# Task requirements
An exact copy of the data is needed, but without any of its images.

# Provided material
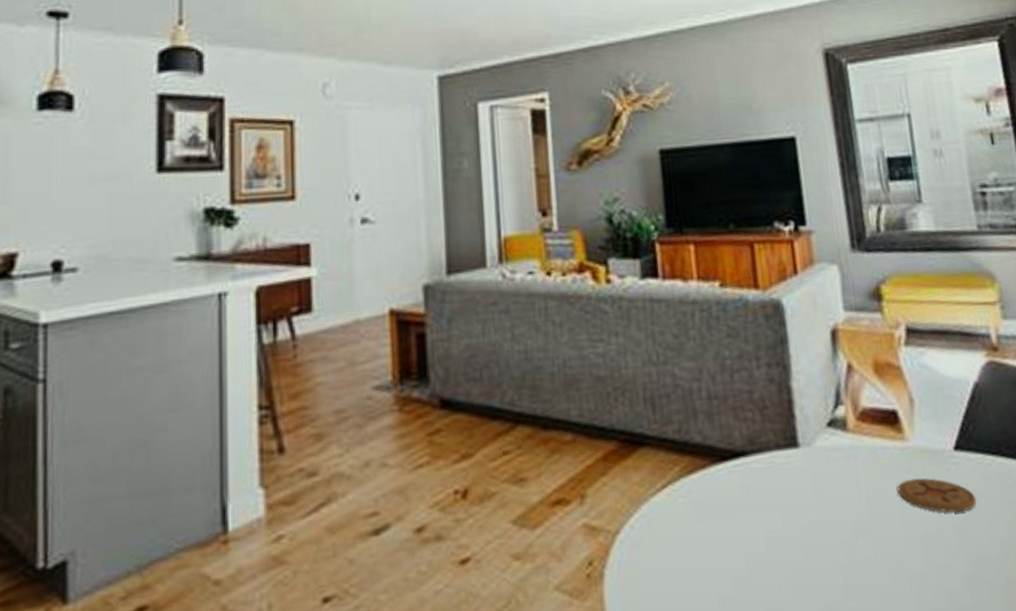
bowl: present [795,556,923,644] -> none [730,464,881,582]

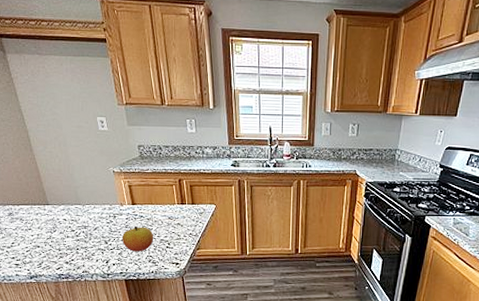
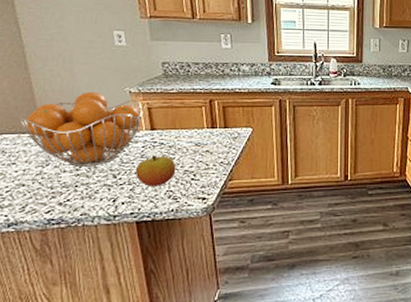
fruit basket: none [31,171,125,234] -> present [20,91,143,167]

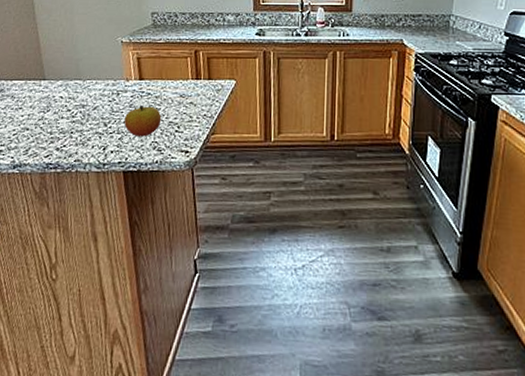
fruit basket: present [20,91,143,167] -> none [27,41,133,114]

# Solved exercise
bowl: present [795,556,923,644] -> none [730,464,881,582]

fruit basket: none [31,171,125,234] -> present [20,91,143,167]

fruit basket: present [20,91,143,167] -> none [27,41,133,114]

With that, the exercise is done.